Welcome to the Blog of the Duke Center for Research on Prospective Health Care

The mission of the Duke Center for Research on Prospective Health Care is to support the development and implementation of prospective health care, a personalized, predictive, preventive and participatory approach to care that is based on the integration of three key elements: (1) personalized health planning, (2) coordination of care, and (3) rational reimbursement. On this blog we discuss current issues in prospective health care and personalized medicine, including ongoing research and outreach in the Center, the work of other leaders in the field, and innovations in science and technology that can promote this model of care. We invite you to this important conversation and look forward to your thoughtful comments and ideas.

The views, opinions and positions expressed by the authors and those providing comments on these blogs are theirs alone, and do not necessarily reflect the views, opinions or positions of Duke's Center for Research on Personalized Health Care.

Monday, November 29, 2010

Personalized Medicine: A non-partisan solution for health care reform?

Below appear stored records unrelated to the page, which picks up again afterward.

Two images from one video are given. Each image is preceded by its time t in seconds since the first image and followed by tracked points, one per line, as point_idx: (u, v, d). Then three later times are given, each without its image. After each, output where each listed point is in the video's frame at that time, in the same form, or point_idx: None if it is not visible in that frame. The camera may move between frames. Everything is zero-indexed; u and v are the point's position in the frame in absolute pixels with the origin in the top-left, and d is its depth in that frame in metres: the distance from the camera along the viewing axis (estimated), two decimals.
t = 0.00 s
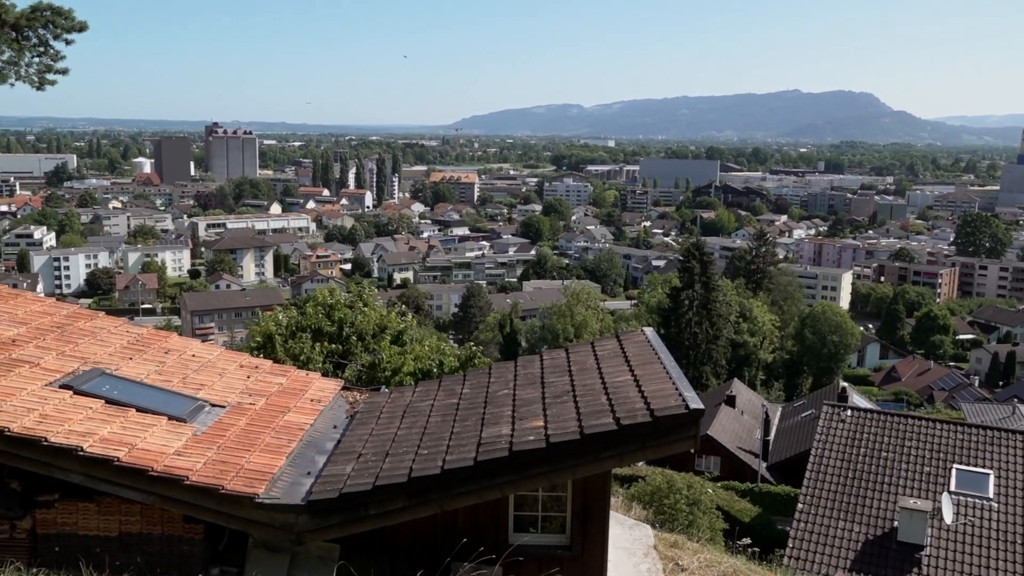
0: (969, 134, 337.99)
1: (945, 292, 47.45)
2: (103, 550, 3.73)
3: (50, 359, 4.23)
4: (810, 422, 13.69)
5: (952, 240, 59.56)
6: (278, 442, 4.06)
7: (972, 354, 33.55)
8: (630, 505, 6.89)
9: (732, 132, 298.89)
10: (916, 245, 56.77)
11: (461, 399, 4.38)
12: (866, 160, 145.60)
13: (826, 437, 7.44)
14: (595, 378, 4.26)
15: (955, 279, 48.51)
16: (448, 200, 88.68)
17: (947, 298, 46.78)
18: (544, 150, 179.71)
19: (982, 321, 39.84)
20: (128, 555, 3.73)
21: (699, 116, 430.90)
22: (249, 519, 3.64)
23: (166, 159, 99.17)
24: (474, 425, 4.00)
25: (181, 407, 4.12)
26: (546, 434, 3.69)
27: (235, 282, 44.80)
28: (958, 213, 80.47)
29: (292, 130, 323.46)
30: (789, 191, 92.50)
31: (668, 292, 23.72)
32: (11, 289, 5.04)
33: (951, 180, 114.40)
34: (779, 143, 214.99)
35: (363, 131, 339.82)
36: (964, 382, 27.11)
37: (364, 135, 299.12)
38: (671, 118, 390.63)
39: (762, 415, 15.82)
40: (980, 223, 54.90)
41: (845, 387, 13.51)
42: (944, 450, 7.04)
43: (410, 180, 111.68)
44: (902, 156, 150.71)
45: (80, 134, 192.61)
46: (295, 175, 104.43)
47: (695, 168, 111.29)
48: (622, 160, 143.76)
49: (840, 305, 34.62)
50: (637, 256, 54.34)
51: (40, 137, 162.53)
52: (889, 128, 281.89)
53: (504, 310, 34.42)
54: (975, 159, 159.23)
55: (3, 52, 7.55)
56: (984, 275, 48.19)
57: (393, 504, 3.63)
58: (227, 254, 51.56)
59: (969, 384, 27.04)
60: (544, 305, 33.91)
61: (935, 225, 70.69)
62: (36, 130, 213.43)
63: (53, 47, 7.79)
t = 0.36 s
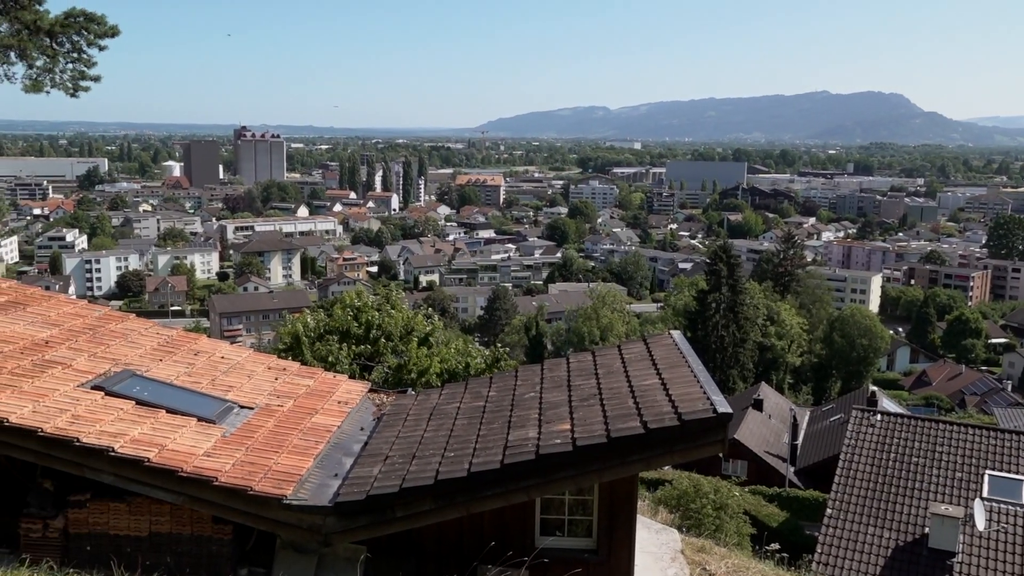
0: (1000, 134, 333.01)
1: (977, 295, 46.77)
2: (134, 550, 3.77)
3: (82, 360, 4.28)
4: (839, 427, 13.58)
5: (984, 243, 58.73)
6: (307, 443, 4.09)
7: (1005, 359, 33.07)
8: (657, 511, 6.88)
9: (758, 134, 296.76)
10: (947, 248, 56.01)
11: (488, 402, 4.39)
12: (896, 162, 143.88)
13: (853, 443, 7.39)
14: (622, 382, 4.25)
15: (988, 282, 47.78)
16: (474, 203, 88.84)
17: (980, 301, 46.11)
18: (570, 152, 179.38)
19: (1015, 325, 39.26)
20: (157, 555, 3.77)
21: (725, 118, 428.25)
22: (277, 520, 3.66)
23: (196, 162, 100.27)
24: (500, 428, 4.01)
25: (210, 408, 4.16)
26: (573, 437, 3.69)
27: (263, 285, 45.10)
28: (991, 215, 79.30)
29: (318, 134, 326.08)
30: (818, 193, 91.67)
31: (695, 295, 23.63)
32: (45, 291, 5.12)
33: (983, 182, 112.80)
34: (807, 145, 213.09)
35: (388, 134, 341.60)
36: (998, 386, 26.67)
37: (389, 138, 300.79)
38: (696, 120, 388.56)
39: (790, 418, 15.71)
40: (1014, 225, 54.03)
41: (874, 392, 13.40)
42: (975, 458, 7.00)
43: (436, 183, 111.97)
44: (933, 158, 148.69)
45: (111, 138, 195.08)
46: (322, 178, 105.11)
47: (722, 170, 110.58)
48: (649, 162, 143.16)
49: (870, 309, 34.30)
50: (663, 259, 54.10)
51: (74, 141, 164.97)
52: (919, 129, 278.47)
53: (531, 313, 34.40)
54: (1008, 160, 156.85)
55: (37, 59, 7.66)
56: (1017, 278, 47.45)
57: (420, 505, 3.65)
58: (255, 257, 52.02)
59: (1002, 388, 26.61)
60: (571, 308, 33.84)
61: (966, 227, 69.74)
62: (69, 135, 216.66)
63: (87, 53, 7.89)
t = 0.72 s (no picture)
0: None
1: (1010, 300, 46.06)
2: (163, 550, 3.80)
3: (112, 363, 4.33)
4: (868, 433, 13.44)
5: (1016, 246, 57.82)
6: (334, 445, 4.11)
7: None
8: (682, 515, 6.85)
9: (784, 136, 294.62)
10: (979, 251, 55.19)
11: (513, 406, 4.38)
12: (925, 164, 142.03)
13: (881, 447, 7.33)
14: (649, 385, 4.23)
15: (1020, 286, 47.03)
16: (499, 206, 88.94)
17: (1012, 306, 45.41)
18: (596, 155, 179.01)
19: None
20: (185, 557, 3.80)
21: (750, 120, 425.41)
22: (304, 522, 3.68)
23: (224, 165, 101.26)
24: (526, 431, 4.00)
25: (237, 410, 4.19)
26: (599, 441, 3.67)
27: (290, 287, 45.42)
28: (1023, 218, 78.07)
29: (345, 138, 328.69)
30: (846, 196, 90.75)
31: (721, 299, 23.49)
32: (76, 293, 5.18)
33: (1015, 185, 111.07)
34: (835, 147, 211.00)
35: (412, 138, 343.17)
36: None
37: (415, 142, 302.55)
38: (720, 123, 386.49)
39: (817, 423, 15.56)
40: None
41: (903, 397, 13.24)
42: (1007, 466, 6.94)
43: (461, 187, 112.21)
44: (963, 160, 146.63)
45: (141, 143, 197.24)
46: (348, 181, 105.71)
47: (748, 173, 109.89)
48: (675, 165, 142.49)
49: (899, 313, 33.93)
50: (689, 263, 53.81)
51: (106, 146, 167.19)
52: (949, 130, 274.95)
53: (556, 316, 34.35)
54: None
55: (69, 63, 7.75)
56: None
57: (445, 508, 3.65)
58: (282, 260, 52.42)
59: None
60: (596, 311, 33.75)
61: (998, 231, 68.69)
62: (102, 140, 219.59)
63: (118, 58, 7.98)
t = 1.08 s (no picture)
0: None
1: None
2: (189, 552, 3.82)
3: (140, 366, 4.38)
4: (896, 440, 13.33)
5: None
6: (358, 448, 4.12)
7: None
8: (705, 521, 6.82)
9: (809, 140, 292.52)
10: (1008, 256, 54.48)
11: (537, 411, 4.38)
12: (953, 168, 140.43)
13: (909, 453, 7.32)
14: (673, 391, 4.21)
15: None
16: (522, 211, 89.08)
17: None
18: (620, 160, 178.73)
19: None
20: (210, 558, 3.82)
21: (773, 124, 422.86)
22: (329, 525, 3.69)
23: (249, 171, 102.19)
24: (550, 435, 4.00)
25: (263, 414, 4.22)
26: (623, 447, 3.66)
27: (314, 291, 45.76)
28: None
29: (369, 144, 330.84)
30: (872, 201, 89.94)
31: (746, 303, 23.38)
32: (105, 296, 5.26)
33: None
34: (862, 152, 209.24)
35: (435, 143, 344.61)
36: None
37: (439, 147, 303.77)
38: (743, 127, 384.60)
39: (843, 430, 15.40)
40: None
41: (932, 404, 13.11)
42: None
43: (485, 191, 112.37)
44: (993, 164, 144.75)
45: (169, 148, 198.91)
46: (372, 186, 106.28)
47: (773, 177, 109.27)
48: (699, 169, 141.91)
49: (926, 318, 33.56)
50: (714, 267, 53.60)
51: (135, 152, 169.25)
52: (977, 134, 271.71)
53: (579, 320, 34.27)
54: None
55: (99, 68, 7.86)
56: None
57: (468, 514, 3.64)
58: (306, 264, 52.80)
59: None
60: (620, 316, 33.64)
61: None
62: (131, 145, 221.99)
63: (146, 63, 8.06)
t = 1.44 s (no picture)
0: None
1: None
2: (213, 554, 3.85)
3: (166, 367, 4.42)
4: (921, 448, 13.21)
5: None
6: (380, 453, 4.14)
7: None
8: (729, 529, 6.80)
9: (832, 145, 290.51)
10: None
11: (559, 415, 4.38)
12: (980, 173, 138.79)
13: (935, 463, 7.29)
14: (696, 397, 4.20)
15: None
16: (544, 216, 89.10)
17: None
18: (642, 165, 178.15)
19: None
20: (233, 561, 3.85)
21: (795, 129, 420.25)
22: (351, 528, 3.70)
23: (273, 175, 103.01)
24: (572, 441, 3.99)
25: (286, 417, 4.24)
26: (645, 453, 3.65)
27: (337, 295, 45.98)
28: None
29: (391, 149, 332.47)
30: (897, 206, 89.07)
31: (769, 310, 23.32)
32: (132, 298, 5.31)
33: None
34: (887, 157, 207.42)
35: (456, 148, 345.83)
36: None
37: (460, 152, 304.52)
38: (765, 132, 382.65)
39: (867, 437, 15.27)
40: None
41: (957, 412, 12.98)
42: None
43: (507, 196, 112.45)
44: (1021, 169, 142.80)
45: (194, 153, 200.78)
46: (394, 191, 106.72)
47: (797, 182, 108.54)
48: (721, 175, 141.32)
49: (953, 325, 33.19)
50: (736, 273, 53.33)
51: (161, 157, 171.21)
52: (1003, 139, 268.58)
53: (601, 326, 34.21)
54: None
55: (127, 75, 7.96)
56: None
57: (490, 518, 3.64)
58: (329, 268, 53.10)
59: None
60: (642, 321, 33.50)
61: None
62: (157, 150, 224.36)
63: (173, 67, 8.14)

Much has been made about the Republicans gaining control of the House in the midterm elections. Potential explanations of why the change in power occurred abound. Conservatives have championed the election as a mandate to reduce health care spending or even scrap the recently passed health care legislation and start over from scratch. On the flip side, others have implied that changing public opinion may be more a function of Americans simply wanting something until they get it. Regardless of political ideology, everyone more or less agrees we’re spending too much money for not enough results.

The focus of controversy in both recent debates and legislation has been largely about insurance reform. What has been absent from these discussions is how health care reform can 1) change how we approach the delivery of health care and 2) support improved health over the life of an individual. Currently, care is sporadic, reactive, uncoordinated, and based on a reimbursement which rewards treatment of disease rather than prevention of disease. If you have any doubt of this just look at any of the highest paid medical specialties – cardiology, radiology, oncology, gastroenterology, and surgery – all procedure based specialties that are well-reimbursed under our current system. We at the Center believe that we can do better than this reactive, procedure-based approach to medicine. Through the use of personalized health plans, providers can quantify patients' health and health risks, identify strategies to mitigate risks and/or treat disease, deliver personalized care, engage patients in their care, and measure outcomes over time. This set of tools can then be used to more effectively implement coordinated care and more accurately measure performance for reimbursement. While PPACA and its attempts to address inadequacies in health insurance and coverage may be stalled by political turmoil for some time, the health care community can use personalized health planning to start to work towards meaningful health delivery reform now. And as we argue in a recent commentary in Academic Medicine, PPACA’s focus on the development of coordinated models of care, provider reimbursement reform, and personalized health planning is a significant opportunity for academic medical centers to lead the way in health care reform.